Dalam pergaulan sehari-hari, orang Sulsel sangat menjaga tata krama (ada’/ade’), tetapi sekarang sudah banyak orang Sulsel yang seolah-olah tidak mengenal ada’ atau ade’, baik dalam pergaulan dengan orang lain, maupun pergaulan dengan orang yang lebih tua atau bahkan dengan orangtua kandung.

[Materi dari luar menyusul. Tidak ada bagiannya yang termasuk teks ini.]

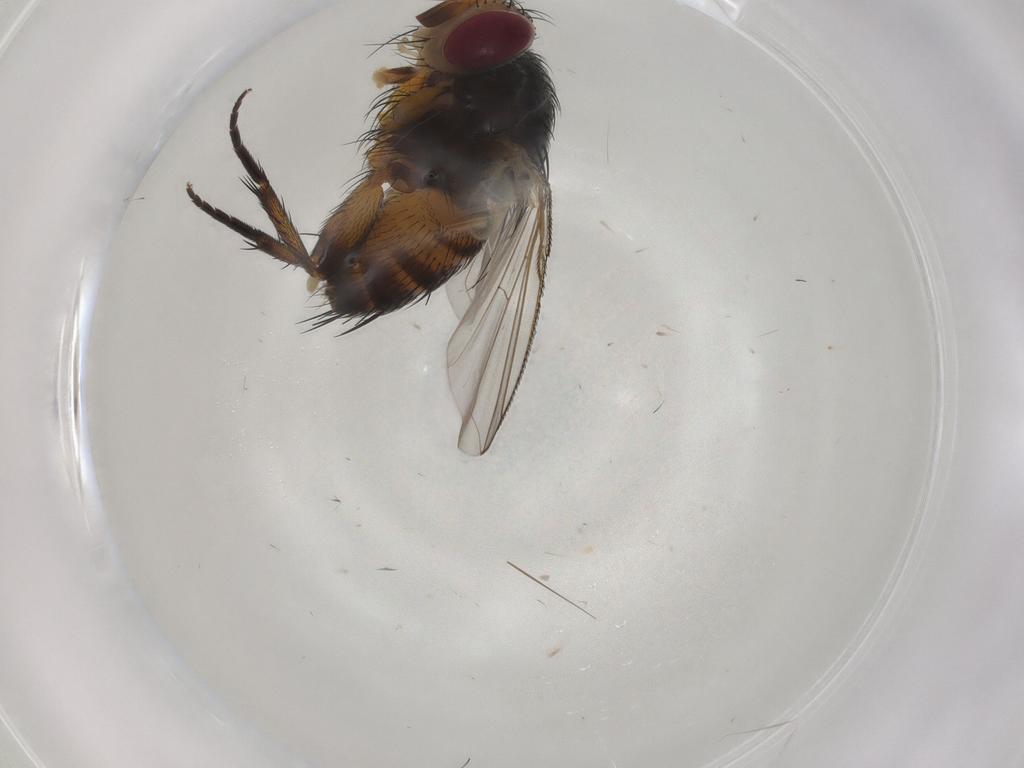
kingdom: Animalia
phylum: Arthropoda
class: Insecta
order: Diptera
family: Tachinidae
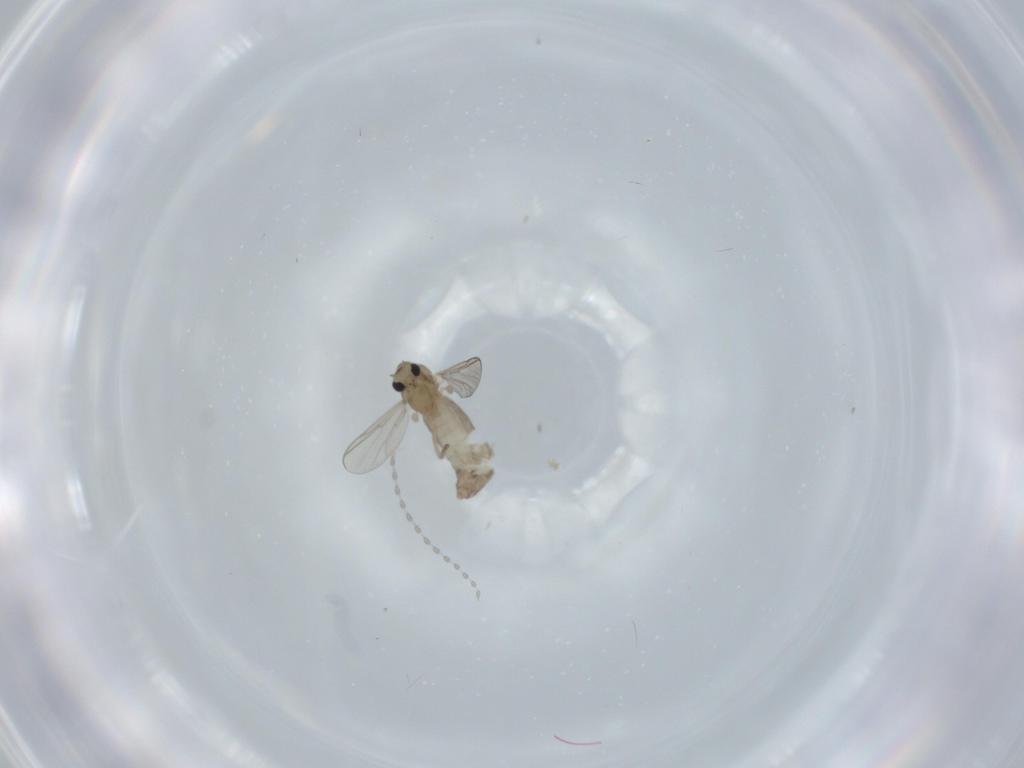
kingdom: Animalia
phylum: Arthropoda
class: Insecta
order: Diptera
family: Chironomidae
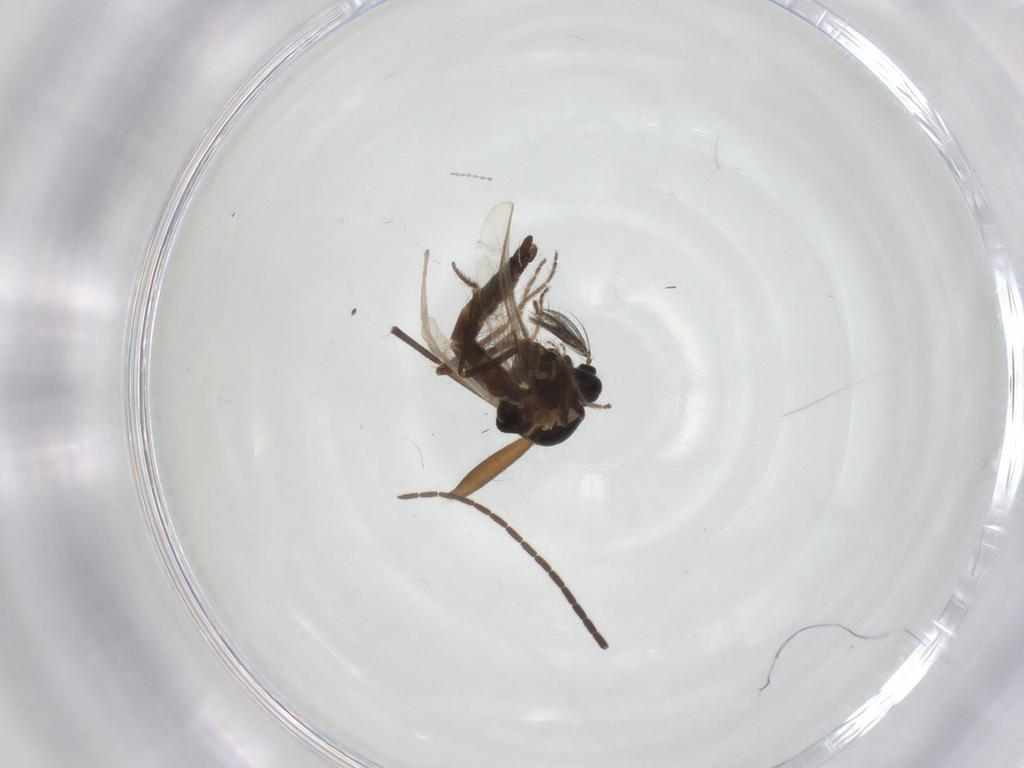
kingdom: Animalia
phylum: Arthropoda
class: Insecta
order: Diptera
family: Ceratopogonidae
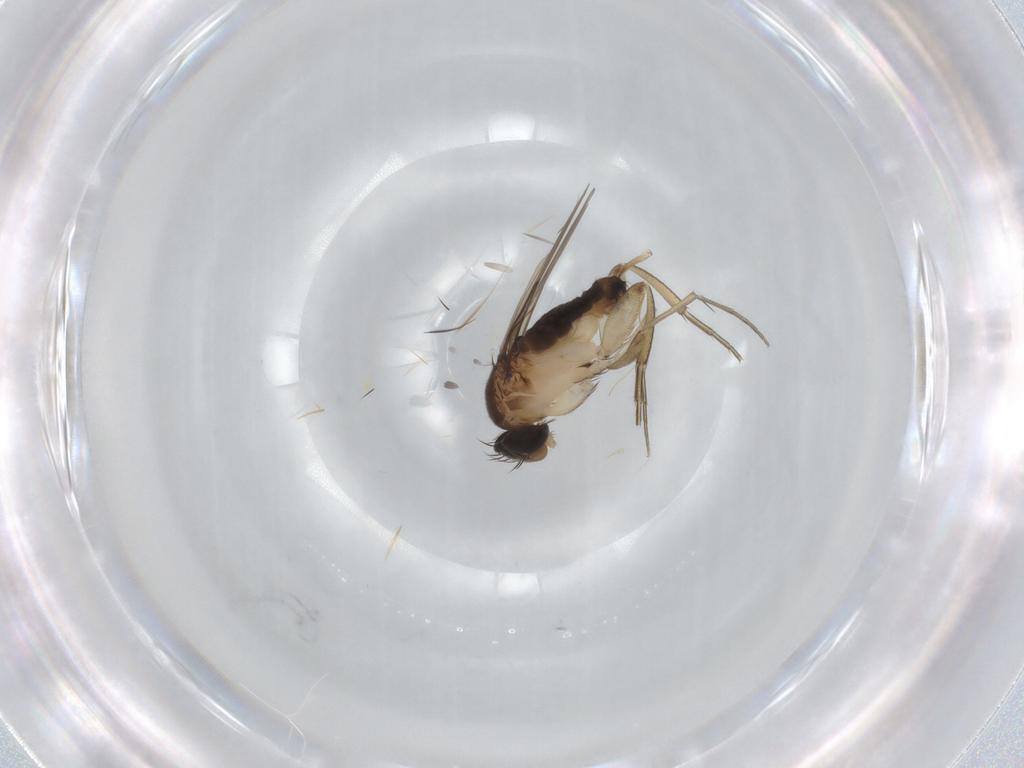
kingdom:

Dulu, pemimpin dipilih berdasarkan kapasitas dan dedikasi. Pemimpin zaman dulu juga sangat dihormati, disegani, bahkan kadang-kadang ditakuti, karena mereka berani dan bertanggung-jawab (warani/barani), memiliki keyakinan yang teguh (getteng), serta menjaga harga diri (siri’), sehingga mereka punya kharisma dan kewibawaan. Sekarang pemimpin (penguasa) dipilih karena ‘’isi tas’’ dan prestasi semu, tetapi tidak banyak di antara mereka yang dihormati, disegani, apalagi ditakuti.

Kebudayaan Pinjaman


Kini kebudayaan dan kearifan lokal sudah banyak yang terlupakan dan diganti dengan kebudayaan pinjaman.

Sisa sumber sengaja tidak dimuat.